__CONSIGNES DE L'EXERCICE__:
1/ Répondez à ces questions sur l'entretien sur la canicule à Paris :
(a) Quelle fonction Vanessa Benoit occupe-t-elle ?
(b) Quels bons réflexes les personnes à la rue n'ont-elles pas forcément ?
(c) Où sont hébergées les personnes visées par la première mesure de la liste ?
2/ Écrivez la suite de l'entretien sur la canicule à Paris, s'il vous plaît, à partir de sa dernière phrase.

__EXTRAIT__:
━━━━

Vanessa Benoit, Directrice générale du Samusocial de Paris, répond aux questions de France Info.
« On sait aujourd’hui qu’être à la rue, ça tue toute l'année »
France info : Dans la capitale, il peut être plus difficile d'établir du lien avec tout le monde que dans une ville de taille moyenne. Comment est-ce que cela se passe avec ces fortes chaleurs ?
Vanessa BENOIT : C’est un peu plus difficile, mais c'est quand même possible. Il y a énormément d'organisations à Paris, d'associations ou d'autres qui mènent des maraudes et qui vont au-devant des personnes qui sont en situation de rue. C'est absolument indispensable en ce moment parce que les personnes souffrent de la chaleur, mais elles ne se rendent pas compte des risques que cela leur fait courir.
Elles ne se rendent pas compte que leur santé, qui est déjà mauvaise, les expose d'autant plus et elles sont beaucoup plus éloignées des messages de prévention que nous entendons tous. Elles n'ont donc pas forcément les bons réflexes : se mettre à l'ombre, s'hydrater, boire de l'eau, faire attention à sa consommation d'alcool.
On entend parler de distributions d'eau, de douches ouvertes. Qu'est ce qui existe concrètement à Paris ?
V.B : Il y a plusieurs choses.
• Nous faisons attentions aux personnes qui sont hébergées en foyers ou à l'hôtel : nous assurer que les personnes fragiles, âgées, femmes enceintes ont les messages de prévention et qu'elles font attention, se mettent à l'ombre, s'hydratent régulièrement.

━━━━

(Enregistrements du jeu de données)
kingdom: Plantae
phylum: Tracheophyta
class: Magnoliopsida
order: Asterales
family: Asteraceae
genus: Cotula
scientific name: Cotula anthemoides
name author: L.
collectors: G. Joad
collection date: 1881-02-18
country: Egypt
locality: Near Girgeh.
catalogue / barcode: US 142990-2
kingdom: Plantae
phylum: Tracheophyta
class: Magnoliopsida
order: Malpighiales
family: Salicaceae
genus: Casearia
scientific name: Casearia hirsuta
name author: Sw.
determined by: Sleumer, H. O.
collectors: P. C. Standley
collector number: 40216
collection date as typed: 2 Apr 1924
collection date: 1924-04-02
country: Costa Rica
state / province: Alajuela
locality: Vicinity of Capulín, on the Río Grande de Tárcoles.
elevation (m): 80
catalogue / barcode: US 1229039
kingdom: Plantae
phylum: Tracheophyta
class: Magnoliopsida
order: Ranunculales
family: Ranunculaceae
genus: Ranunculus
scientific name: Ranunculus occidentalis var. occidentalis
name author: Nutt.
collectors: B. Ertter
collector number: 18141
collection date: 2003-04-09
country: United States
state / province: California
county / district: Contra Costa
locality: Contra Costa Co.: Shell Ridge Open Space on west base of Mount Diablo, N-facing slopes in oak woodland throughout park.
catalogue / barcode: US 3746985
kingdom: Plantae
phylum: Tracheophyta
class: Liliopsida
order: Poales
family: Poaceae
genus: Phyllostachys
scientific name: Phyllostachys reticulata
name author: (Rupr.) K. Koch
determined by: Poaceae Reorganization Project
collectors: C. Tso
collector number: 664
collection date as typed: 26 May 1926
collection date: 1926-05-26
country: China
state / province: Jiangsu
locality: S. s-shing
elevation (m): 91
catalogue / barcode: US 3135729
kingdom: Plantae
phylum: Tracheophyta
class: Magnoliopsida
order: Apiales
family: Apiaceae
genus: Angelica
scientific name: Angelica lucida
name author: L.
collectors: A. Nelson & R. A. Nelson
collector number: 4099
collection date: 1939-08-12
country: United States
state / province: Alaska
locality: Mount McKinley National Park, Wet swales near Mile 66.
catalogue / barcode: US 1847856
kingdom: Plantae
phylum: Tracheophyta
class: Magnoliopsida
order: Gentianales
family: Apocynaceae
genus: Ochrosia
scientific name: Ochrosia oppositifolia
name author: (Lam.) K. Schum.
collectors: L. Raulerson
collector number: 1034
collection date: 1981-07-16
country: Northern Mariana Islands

━━━━

__RÉSULTATS DE L'EXERCICE__:
1/
(a) Directrice générale du Samusocial de Paris.
(b) Se mettre à l'ombre, s'hydrater, boire de l'eau et faire attention à sa consommation d'alcool.
(c) En foyers ou à l'hôtel.

2/
• Ensuite, pour les personnes qui sont à la rue, il y a des accueils de jour et beaucoup plus de lieux ouverts qu’habituellement, qui ouvrent en plus le week-end. Ils étendent leurs horaires d'ouverture pour permettre aux personnes de prendre plus de douches que d'habitude, d'avoir des endroits rafraîchis et surtout de boire de l'eau et d'entendre les messages de prévention. Dans ces lieux on est attentifs : s’il se passe quelque chose d’inhabituel, s'il y a un coup de chaleur, il faut être en mesure de prévenir les urgences.
• Et puis, troisième grande action, c'est tout ce qu'on appelle "l'aller-vers", ce sont les maraudes qui vont auprès des personnes en sillonnant les rues.
Au Samusocial de Paris, on a des maraudes de jour et des maraudes de nuit. Dans les deux cas, on a des infirmières et dans la nuit, on a également des travailleurs sociaux. On a renforcé ces équipes pour qu'elles soient plus nombreuses à se rendre auprès des personnes, à leur rappeler les messages de prévention.
On leur distribue des cartes avec les îlots de fraîcheur. À Paris, il y a énormément d'îlots de fraîcheur, les tunnels, les parcs aussi, les berges de Seine, des endroits où l’on peut être un peu plus au frais. On leur indique la carte des fontaines, là où il est possible de se restaurer, de trouver de l'eau gratuitement à Paris. On distribue des bouteilles d’eau, des gourdes, des chapeaux de soleil, des brumisateurs, de la crème solaire et quand c'est possible, des vêtements clairs, amples : tout ce dont on a tous besoin en ce moment pour résister à la chaleur.
Vous avez une idée du nombre de personnes que vous avez pu aider depuis ces derniers jours ?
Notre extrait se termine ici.